Dois... um... Não há mais tempo, acabou a tática, acabou tudo. Guguta solta a
bola no momento final. A sirene grita, inclemente. É o final do jogo, cujo
desfecho agora depende apenas do caminho que a bola de Guguta resolverá seguir.
O tiro de Guguta, mais que um desajeitado arremesso, é o estertor de uma nação
por um fio, um fio de esperança, de crença, de fé. De saber que, quando tudo
parece se extinguir, o Flamengo irrompe, renasce, alimenta-se de suas próprias
cinzas e emerge, ainda mais forte, mais gigante.
A bola
alça voo. Olhares secos, febris, suplicantes, esperançosos. Olhares que se
erguem, que se tornam mais fixos, que sopram, empurram. Olhares que gritam,
olhares eufóricos e incrédulos, olhares em festa, olhares em fogo. Olhares que
testemunham uma trajetória diabolicamente divina, bola que mergulha e arromba a
cesta, bola que destroi o adversário, bola que prefere a vitória, que se
declara Flamengo.
Fim do
jogo. Flamengo 45-44 Sírio.
O ginásio
se derrama para a quadra, agora torcedores e jogadores materializam sua união,
uma só fé, um só corpo. Sereno, o presidente Gilberto Cardoso sorri das
tribunas. É cumprimentado, elogiado. Algo ofegante, desce ao estacionamento,
entra em seu carro. Agora arfa. Põe o veículo em movimento. Dirige alguns
metros. Sente dores, dormência. Algo parece errado. Antevendo o pior, consegue
chegar a um hospital. Rapidamente é atendido. Emergência. Mas súbito sente-se
leve, entra em torpor, percebe-se flutuando em uma suave bruma, vê gols,
cestas, gritos, festa, um turbilhão que rodopia e redemoinha até chegar aos pés
descalços do garoto de rua, que quase sem dentes balbucia “Mengô”. E expira.

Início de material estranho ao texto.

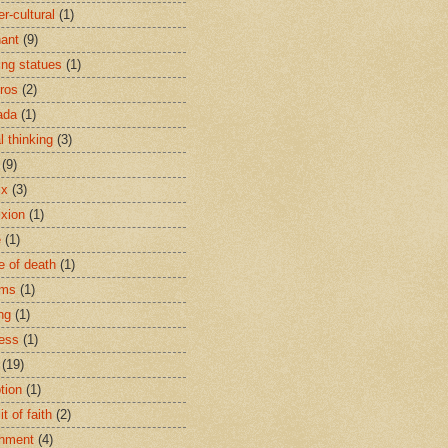
r-cultural
(1)
ant
(9)
ing statues
(1)
eros
(2)
ada
(1)
al thinking
(3)
(9)
ix
(3)
ixion
(1)
e
(1)
e of death
(1)
oms
(1)
ng
(1)
ess
(1)
(19)
tion
(1)
t of faith
(2)
hment
(4)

Expira a mais intensa, a mais forte, a mais poética, a mais linda das mortes.
A morte
de ser Flamengo.
O Flamengo vencerá os três jogos restantes do triangular e se sagrará pentacampeão, mantendo uma hegemonia que seguirá até 1960, com a conquista do decacampeonato. O título de 1955 no basquete, tal como o tricampeonato do futebol, conquistado meses mais tarde, serão dedicados a Gilberto Cardoso, que no futuro dará o nome oficial ao Maracanãzinho, onde assistiu ao jogo que lhe custou a vida.